DATA EXCERPTS:
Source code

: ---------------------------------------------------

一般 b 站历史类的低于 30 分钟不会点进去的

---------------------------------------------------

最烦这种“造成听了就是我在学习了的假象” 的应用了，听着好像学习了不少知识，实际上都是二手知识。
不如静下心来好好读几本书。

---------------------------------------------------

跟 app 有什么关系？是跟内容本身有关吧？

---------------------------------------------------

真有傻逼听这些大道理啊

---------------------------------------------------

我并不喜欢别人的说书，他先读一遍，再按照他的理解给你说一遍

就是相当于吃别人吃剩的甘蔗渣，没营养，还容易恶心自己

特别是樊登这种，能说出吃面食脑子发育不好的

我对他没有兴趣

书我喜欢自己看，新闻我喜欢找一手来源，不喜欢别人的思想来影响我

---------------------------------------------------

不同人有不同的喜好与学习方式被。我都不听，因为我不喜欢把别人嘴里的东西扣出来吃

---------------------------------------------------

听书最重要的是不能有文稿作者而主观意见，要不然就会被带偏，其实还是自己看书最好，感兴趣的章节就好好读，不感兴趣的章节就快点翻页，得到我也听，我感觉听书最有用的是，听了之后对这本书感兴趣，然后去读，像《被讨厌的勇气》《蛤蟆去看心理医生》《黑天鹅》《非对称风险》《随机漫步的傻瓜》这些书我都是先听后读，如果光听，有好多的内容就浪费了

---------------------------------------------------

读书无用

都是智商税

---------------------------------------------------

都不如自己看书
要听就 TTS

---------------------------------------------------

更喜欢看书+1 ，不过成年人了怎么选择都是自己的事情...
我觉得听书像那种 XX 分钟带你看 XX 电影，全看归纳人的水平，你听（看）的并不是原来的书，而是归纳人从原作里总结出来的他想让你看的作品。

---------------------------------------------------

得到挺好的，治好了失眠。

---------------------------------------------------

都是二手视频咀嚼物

REQUIREMENT: Each record must be repeated exactly as it is.

TASK ANSWER:
Source code

: ---------------------------------------------------

一般 b 站历史类的低于 30 分钟不会点进去的

---------------------------------------------------

最烦这种“造成听了就是我在学习了的假象” 的应用了，听着好像学习了不少知识，实际上都是二手知识。
不如静下心来好好读几本书。

---------------------------------------------------

跟 app 有什么关系？是跟内容本身有关吧？

---------------------------------------------------

真有傻逼听这些大道理啊

---------------------------------------------------

我并不喜欢别人的说书，他先读一遍，再按照他的理解给你说一遍

就是相当于吃别人吃剩的甘蔗渣，没营养，还容易恶心自己

特别是樊登这种，能说出吃面食脑子发育不好的

我对他没有兴趣

书我喜欢自己看，新闻我喜欢找一手来源，不喜欢别人的思想来影响我

---------------------------------------------------

不同人有不同的喜好与学习方式被。我都不听，因为我不喜欢把别人嘴里的东西扣出来吃

---------------------------------------------------

听书最重要的是不能有文稿作者而主观意见，要不然就会被带偏，其实还是自己看书最好，感兴趣的章节就好好读，不感兴趣的章节就快点翻页，得到我也听，我感觉听书最有用的是，听了之后对这本书感兴趣，然后去读，像《被讨厌的勇气》《蛤蟆去看心理医生》《黑天鹅》《非对称风险》《随机漫步的傻瓜》这些书我都是先听后读，如果光听，有好多的内容就浪费了

---------------------------------------------------

读书无用

都是智商税

---------------------------------------------------

都不如自己看书
要听就 TTS

---------------------------------------------------

更喜欢看书+1 ，不过成年人了怎么选择都是自己的事情...
我觉得听书像那种 XX 分钟带你看 XX 电影，全看归纳人的水平，你听（看）的并不是原来的书，而是归纳人从原作里总结出来的他想让你看的作品。

---------------------------------------------------

得到挺好的，治好了失眠。

---------------------------------------------------

都是二手视频咀嚼物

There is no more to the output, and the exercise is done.